Saved data entries:

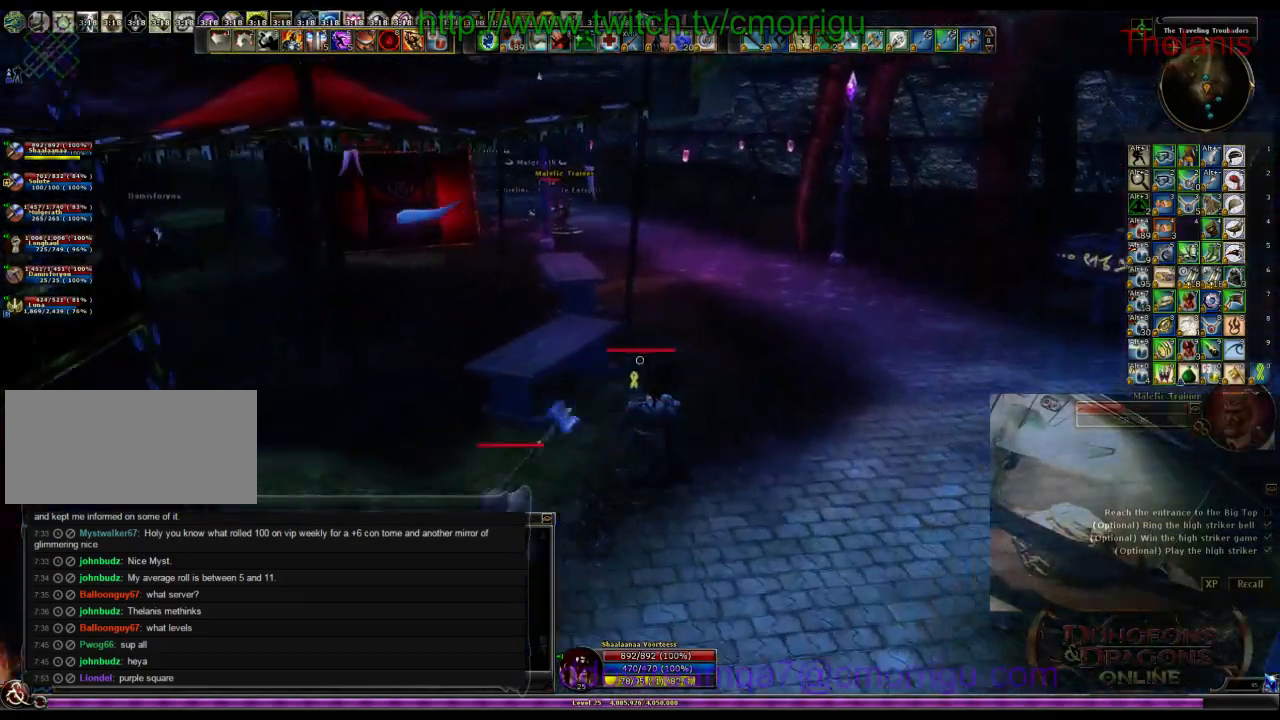
{"keys": ["w"], "events": [[300, "d", "up"]]}
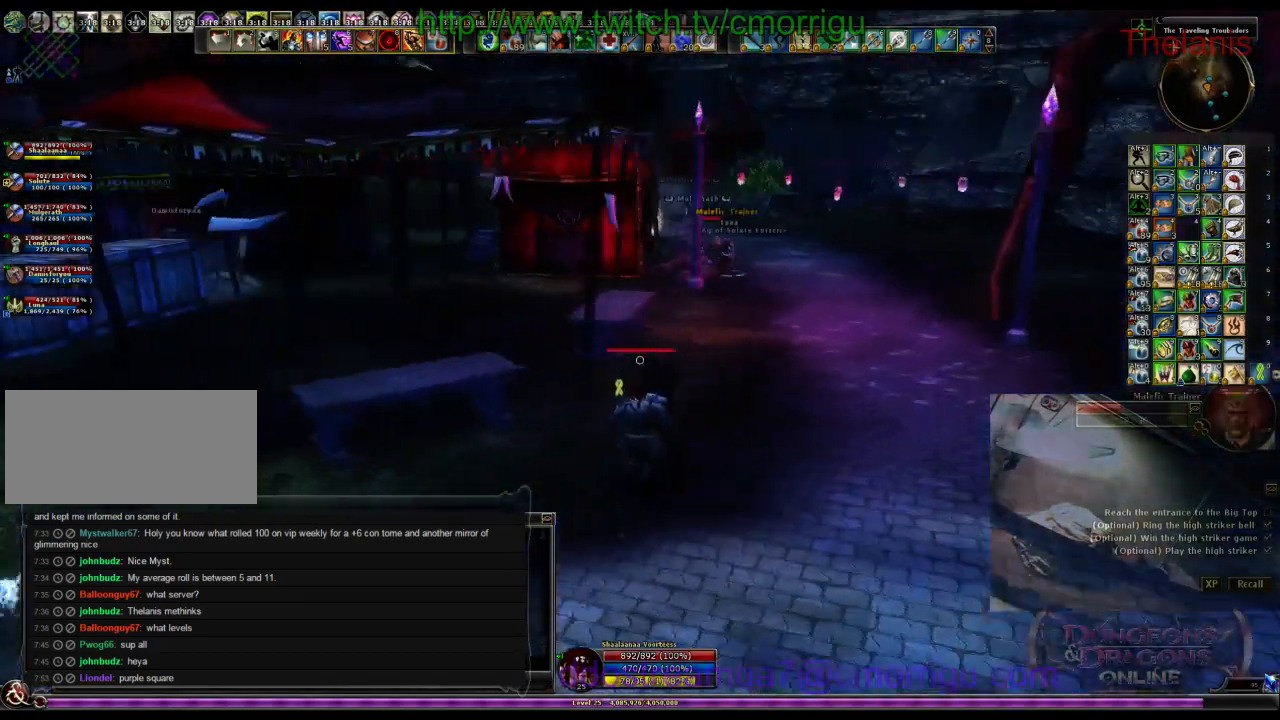
{"keys": ["d", "w"], "events": [[100, "d", "down"]]}
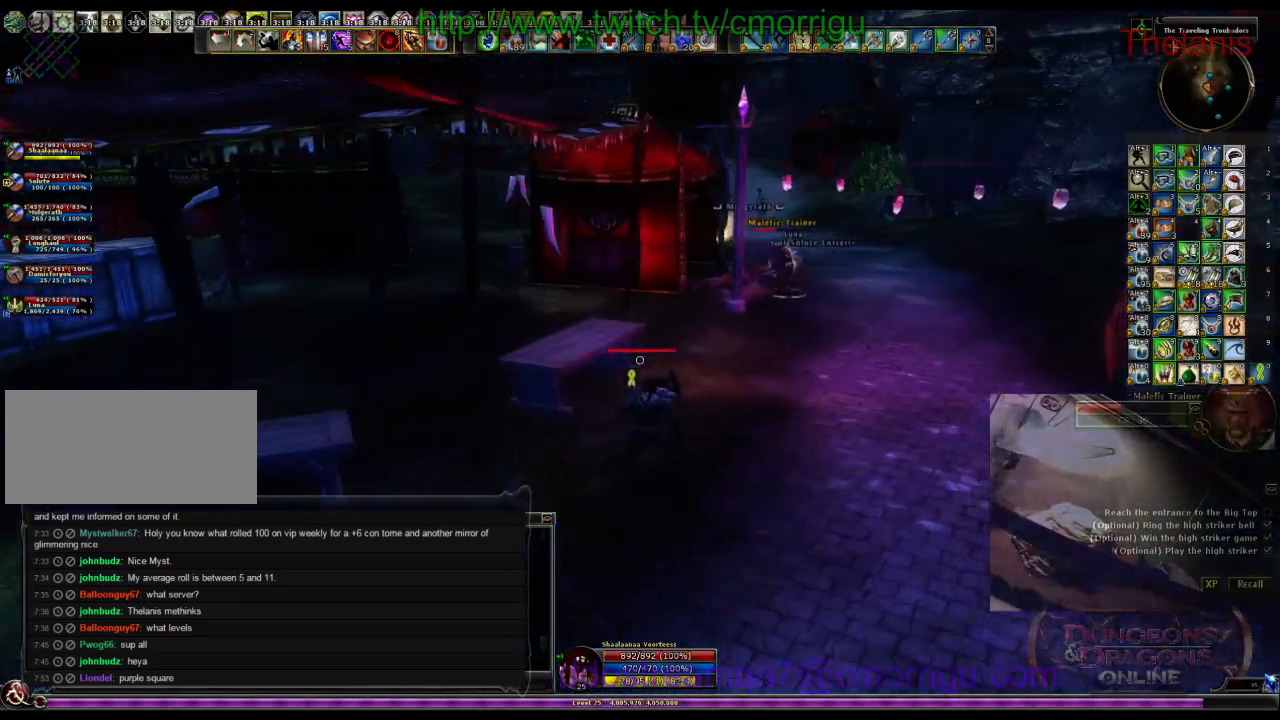
{"keys": ["d", "w"], "events": []}
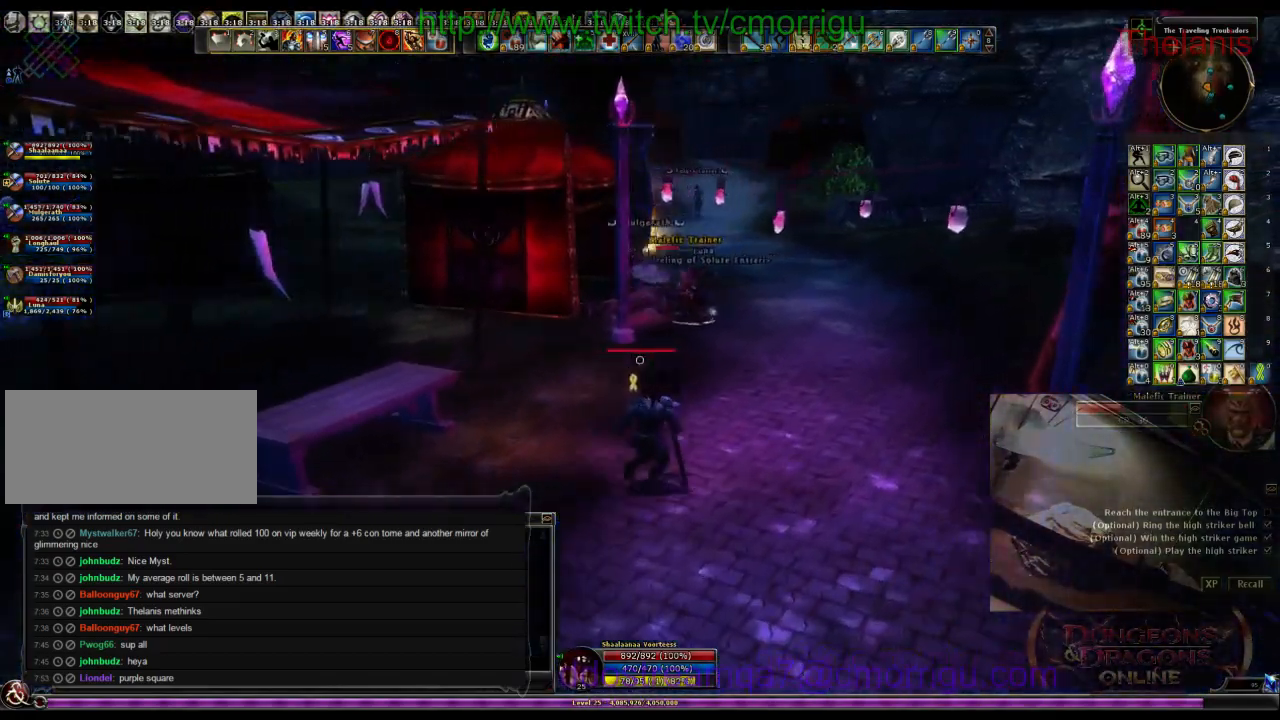
{"keys": ["w"], "events": [[234, "d", "up"]]}
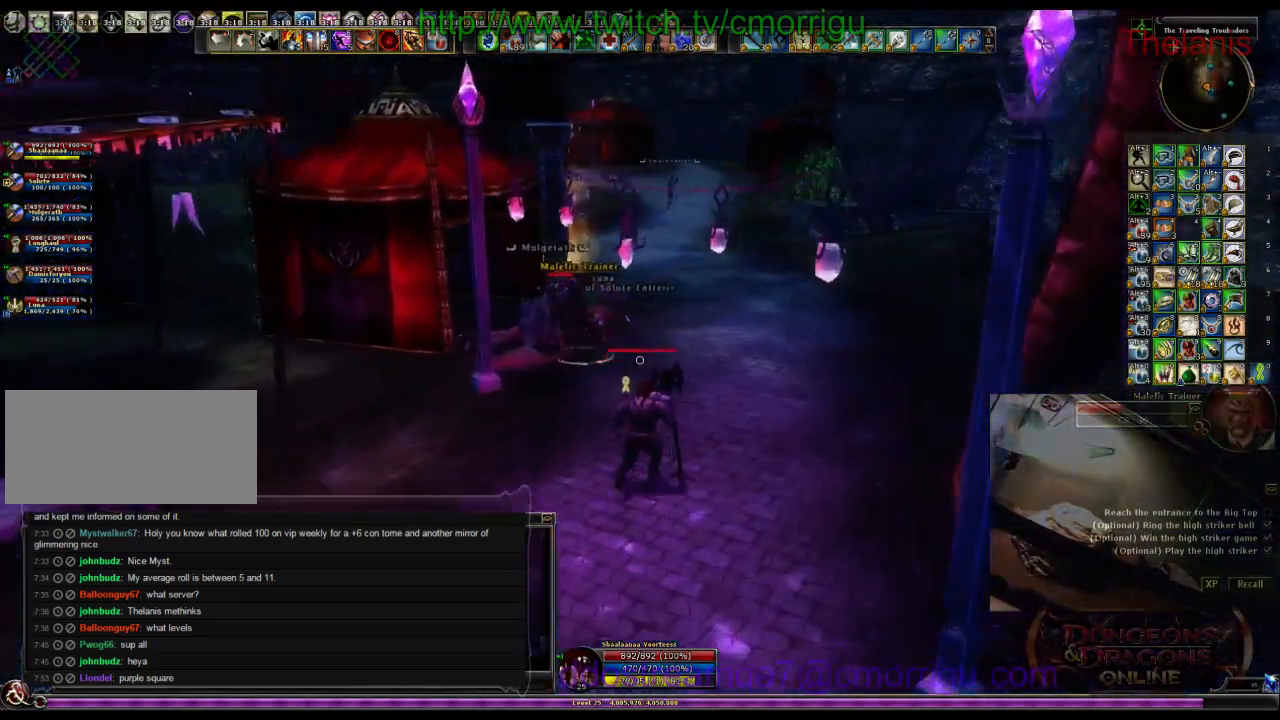
{"keys": ["d", "w"], "events": [[500, "d", "down"]]}
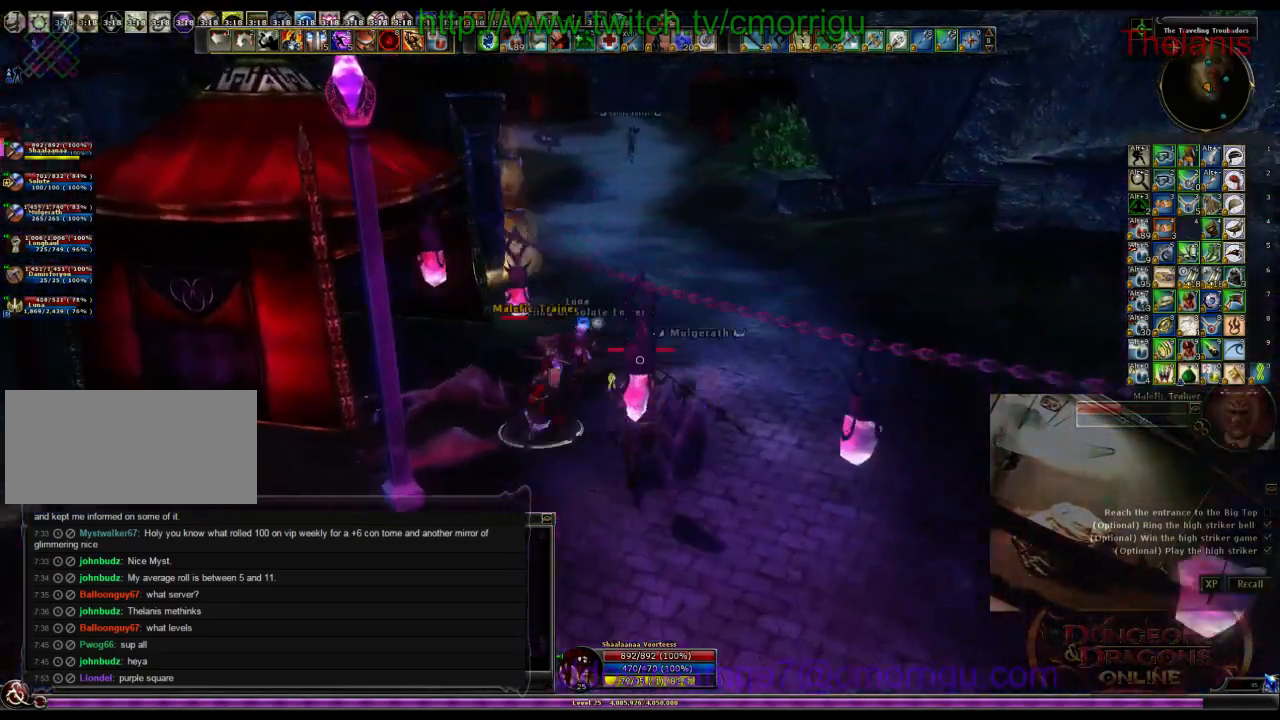
{"keys": ["d", "w"]}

> Aim of the task:
A copy of each line above that holds the word "down" is the expected answer.

> Reply:
{"keys": ["d", "w"], "events": [[100, "d", "down"]]}
{"keys": ["d", "w"], "events": [[500, "d", "down"]]}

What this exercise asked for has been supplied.